Ein Slide up wird durch ein „/“ symbolisiert, ein Slide down durch „\“, wie zum Beispiel 6/8\6.

Der Slide kann auch ein Legato sein. Es handelt sich um einen normalen Slide, du spielst jedoch nur die erste Note an.

Die zweite Note erklingt einfach durch die Bewegung der Greifhand.

Das ergibt einen sehr natürlichen Klang.

Manche Gitarristen sind der Meinung, dass man für den Zielton kein Plektrum verwenden sollte. Wichtig ist aber nur, dass zwischen den beiden Tönen keine Lücke entsteht.

Eine weitere Sonderform der Slides sind die Shift-Slides.
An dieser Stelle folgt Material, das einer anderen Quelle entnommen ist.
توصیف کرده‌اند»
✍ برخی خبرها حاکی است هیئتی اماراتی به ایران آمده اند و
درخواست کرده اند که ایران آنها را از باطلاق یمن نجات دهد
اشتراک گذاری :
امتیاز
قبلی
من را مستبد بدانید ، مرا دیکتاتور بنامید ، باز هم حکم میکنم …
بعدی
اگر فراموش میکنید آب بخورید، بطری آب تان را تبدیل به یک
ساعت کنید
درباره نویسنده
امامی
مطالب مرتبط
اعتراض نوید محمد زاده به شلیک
Bei Shift-Slides spielst Du eine Note auf derselben Saite und nicht auf einer anderen, um zu vermeiden, dass zwei Saiten erklingen.

Mit dieser Technik musst Du auch Deine Gitarrensaiten weniger oft austauschen!

Shift-Slides werden in den Tabulaturen mit „S“ dargestellt.

Selten verwendete Symbole

Es gibt weitere Symbole, auf die Du in den Tabulaturen stoßen kannst, sie werden jedoch weniger oft verwendet.

Allerdings ist es immer hilfreich, sie zu kennen, um Deine Technik beim Gitarre Spielen verbessern und einen guten Klang erzeugen zu können.

  • Das Symbol „ ~“ gibt an, dass Du ein Vibrato spielen musst: Diese Technik besteht darin, den Klang eines Tons vibrieren zu lassen (sehr oft bei E-Gitarren, die mit einem Vibratohebel ausgestattet sind oder an einen spezielles Fußpedal angeschlossen werden, verwendet).

E-Gitarren können Vibratos auch mit einem Pedal erzeugen. | Quelle: Pixabay

  • S oder T stehen für Slap oder Thumb, diese Technik besteht darin, mithilfe des Daumens auf die Saite zu schlagen. Die Slap-Technik wird häufig bei Bässen, aber auch bei E-Gitarren sowie bei elektro-akustische Gitarren eingesetzt.
  • PM bedeutet Palm Mute: Bei dieser Technik wird der Ton durch leichtes Auflegen der Handfläche oder des Handgelenks auf die Saiten in der Nähe des Stegs, gedämpft. Das Symbol PM gilt in der Regel für eine Reihe von Noten, die durch kleine Punkte über den Noten, gekennzeichnet sind.
  • „X“ steht für „mute“ und bedeutet, dass die Saite vollständig von der linken Hand blockiert wird, um den Ton komplett zu dämpfen.
  • Wenn Du ein „n“ siehst, musst Du ein Tremolo spielen. Befindet sich das „n“ zwischen zwei Schrägstrichen, gibt die Zahl zwischen den Schrägstrichen einen Hinweis auf die Tonhöhe, die du erreichen solltest. \6/ bedeutet zum Beispiel, die Tonhöhe um 6 Halbtöne zu senken. \n gibt an, dass ein abfallendes Tremolo zu spielen ist, die Tonhöhe muss abgesenkt werden, n/ steht für ein aufsteigendes Tremolo, die Tonhöhe muss also erhöht werden.
  • Der Buchtstabe „t“ gibt an, dass Du mit der rechten Hand „tappen“ musst. Dies ist eine nützliche Technik, um schnell die Tonhöhe zu ändern. Dies sieht in der Tabulatur folgendermaßen aus: 2h6t12p6p2. Diese Methode bringt die Akkorde auf der Gitarre richtig zum Klingen.

Na, worauf wartest Du noch?

Schnell das Instrument hervorgeholt und ab geht’s ans Gitarre Lernen!